▶ **The problem**:
Needed from the data below: all lines that contain the word "down".

▶ **Materials provided**:
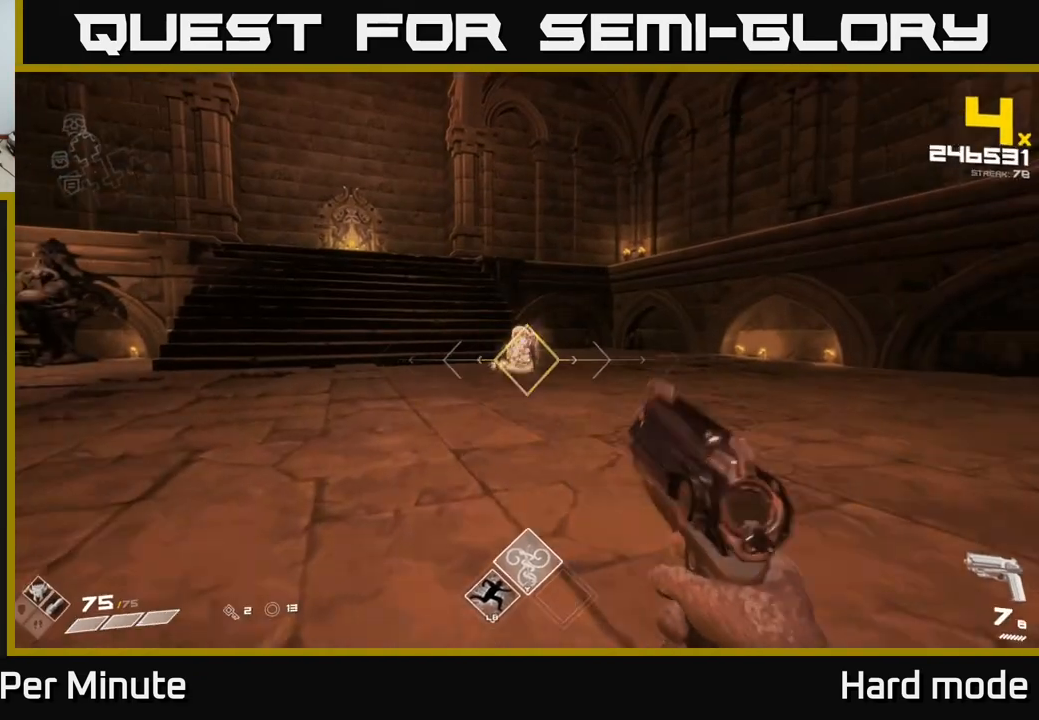
{"buttons": [], "left_stick": "left", "right_stick": "right", "events": [[200, "left_stick", "center"], [250, "R2", "down"], [283, "left_stick", "up"], [350, "R2", "up"], [450, "right_stick", "right"], [467, "left_stick", "left"]]}
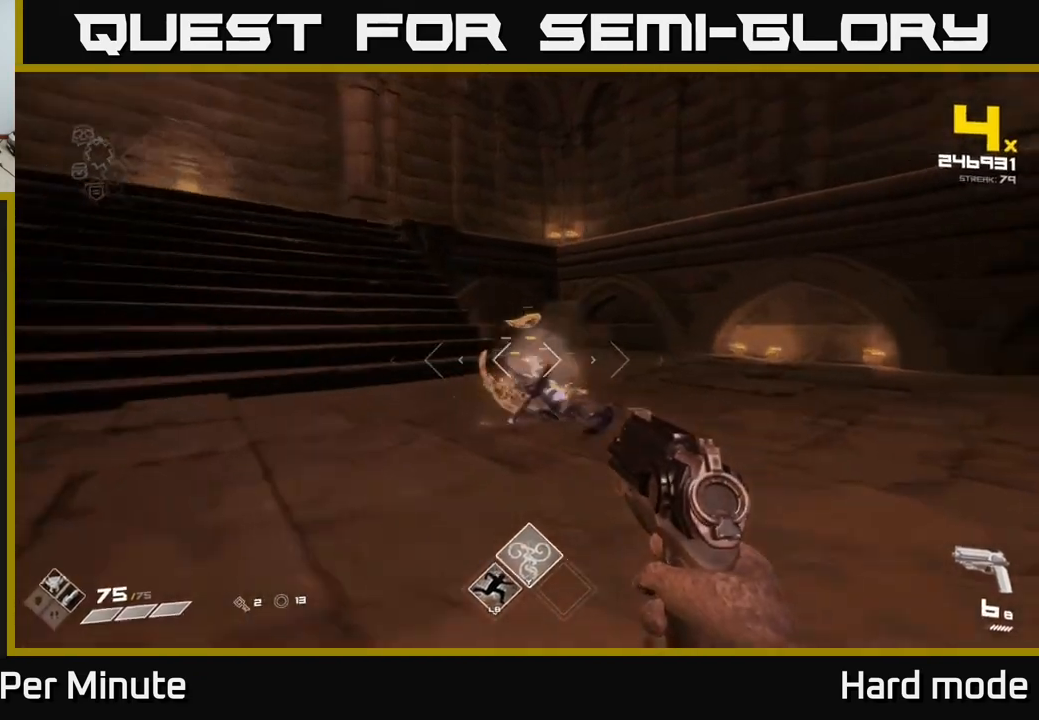
{"buttons": [], "left_stick": "up-left", "right_stick": "right", "events": [[467, "left_stick", "up-left"]]}
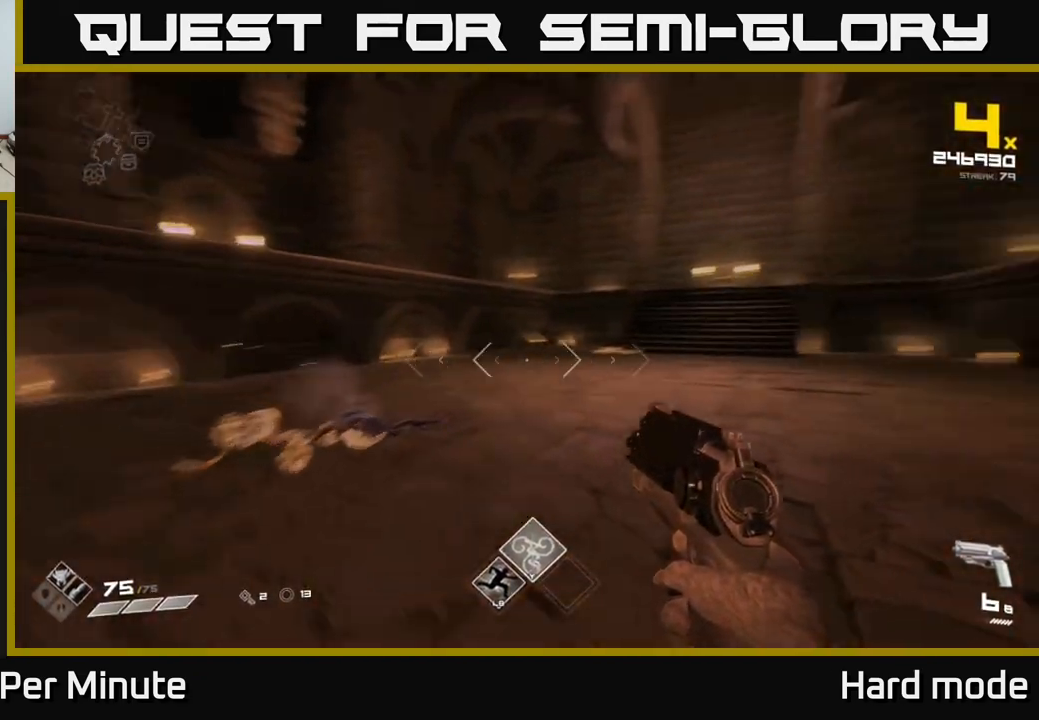
{"buttons": [], "left_stick": "up", "right_stick": "up-left", "events": [[150, "right_stick", "center"], [183, "left_stick", "up"], [500, "right_stick", "up-left"]]}
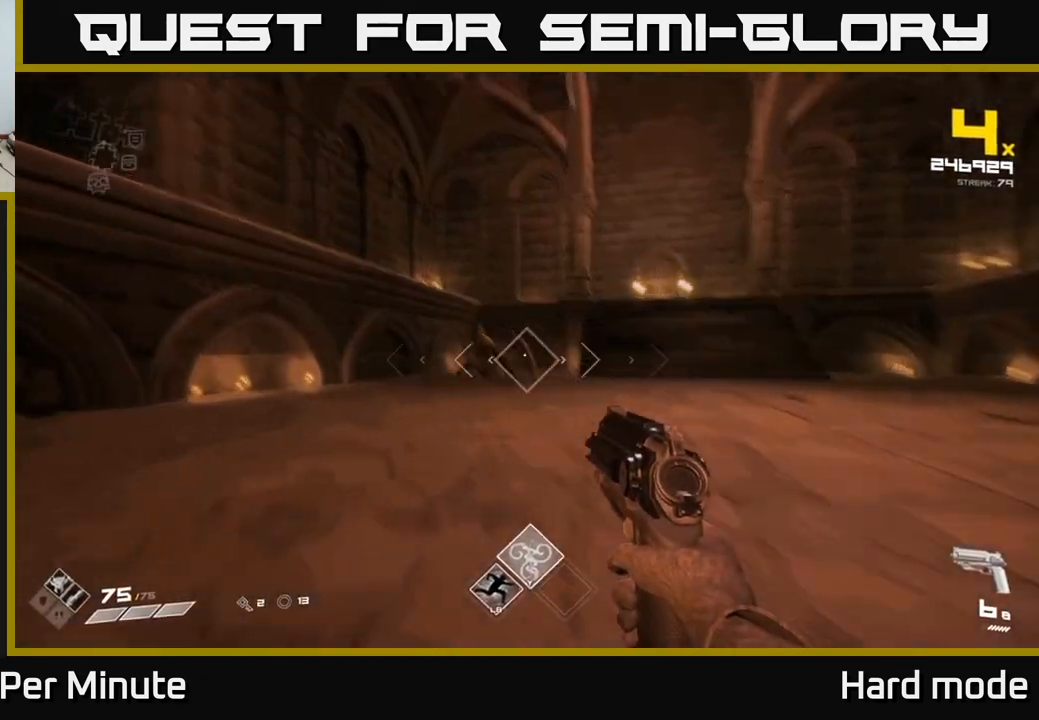
{"buttons": [], "left_stick": "up", "right_stick": "center", "events": [[50, "right_stick", "center"], [67, "R2", "down"], [67, "left_stick", "center"], [133, "R2", "up"], [267, "left_stick", "up"], [417, "R2", "down"], [500, "R2", "up"]]}
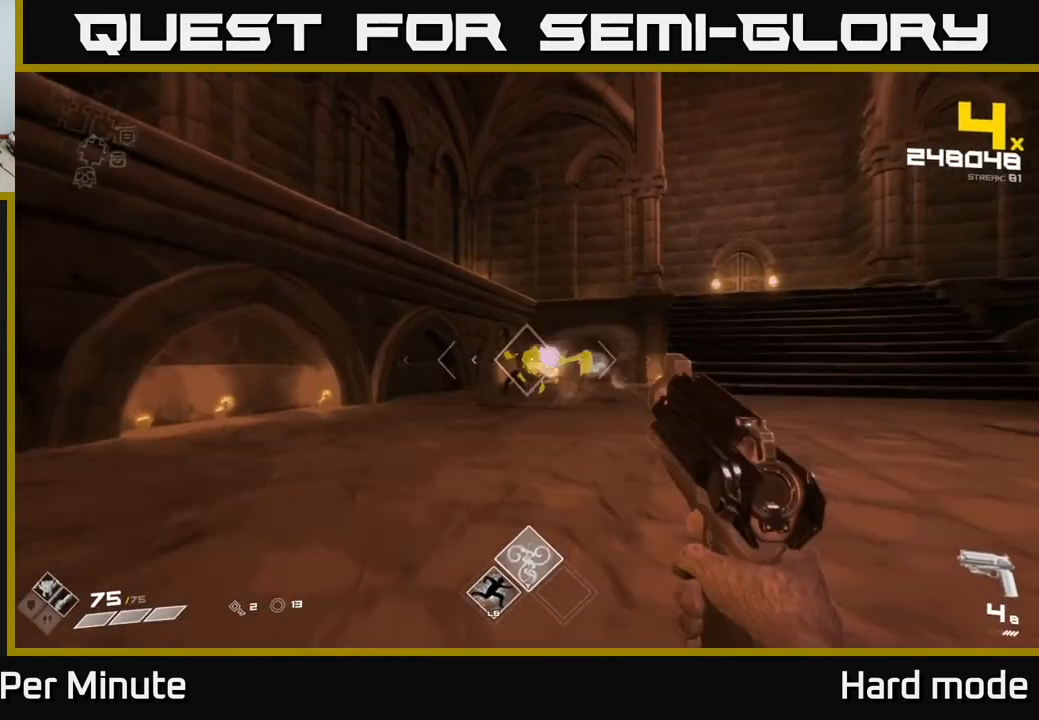
{"buttons": [], "left_stick": "center", "right_stick": "center", "events": [[217, "R2", "down"], [317, "left_stick", "center"], [333, "R2", "up"]]}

▶ **Exercise result**:
{"buttons": [], "left_stick": "left", "right_stick": "right", "events": [[200, "left_stick", "center"], [250, "R2", "down"], [283, "left_stick", "up"], [350, "R2", "up"], [450, "right_stick", "right"], [467, "left_stick", "left"]]}
{"buttons": [], "left_stick": "up", "right_stick": "center", "events": [[50, "right_stick", "center"], [67, "R2", "down"], [67, "left_stick", "center"], [133, "R2", "up"], [267, "left_stick", "up"], [417, "R2", "down"], [500, "R2", "up"]]}
{"buttons": [], "left_stick": "center", "right_stick": "center", "events": [[217, "R2", "down"], [317, "left_stick", "center"], [333, "R2", "up"]]}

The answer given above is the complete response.